Coalescent theory is a retrospective model of population genetics that relates genetic diversity in a sample to demographic history of the population from which it was taken. That is, it is a model of the effect of genetic drift, viewed backwards in time, on the genealogy of antecedents. It comprises a probabilistic assessment of variation in time to common ancestry of alleles in a relatively small sample of individuals, from a much larger population. This includes consideration of all pathways of inheritance through which sampled copies of a homologous DNA element are traced back to a single ancestral copy, known as the most recent common ancestor (MRCA; sometimes also termed the coancestor to emphasize the coalescent relationship). The inheritance relationships among alleles are typically represented as a gene genealogy, or gene tree, similar in form to a phylogenetic tree. The probabilistic expectation of this gene genealogy is also known as the coalescent. Understanding the statistical properties of the coalescent under different assumptions forms the basis of coalescent theory. Because of recombination, different gene loci follow different pathways of ancestry, resulting in different gene genealogies. The coalescent is also relevant to phylogenetics, as incomplete lineage sorting between speciation events results in conflict among gene-loci in phylogenetic relationships inferred among species.
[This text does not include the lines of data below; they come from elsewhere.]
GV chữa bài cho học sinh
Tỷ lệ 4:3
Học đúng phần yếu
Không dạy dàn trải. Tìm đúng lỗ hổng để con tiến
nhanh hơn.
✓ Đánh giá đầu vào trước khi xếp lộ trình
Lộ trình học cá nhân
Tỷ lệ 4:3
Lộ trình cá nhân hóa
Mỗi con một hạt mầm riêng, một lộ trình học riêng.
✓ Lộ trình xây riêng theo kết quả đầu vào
The mathematical theory of the coalescent was originally developed in the early 1980s by John Kingman. In the simplest case, coalescent theory assumes no recombination, no natural selection, and no gene flow or population structure. The gene genealogy is independent of the mutational process, such that changes in the DNA sequence do not affect inheritance and can be considered separately (even if all gene copies are identical in sequence they are not equally related in the gene tree). Under this model, the expected time between successive coalescence events, by which two gene copies arise from a single ancestral copy, increases almost exponentially back in time (with wide variance). Advances in coalescent theory include recombination, selection, and virtually any arbitrarily complex evolutionary or demographic model in population genetic analysis.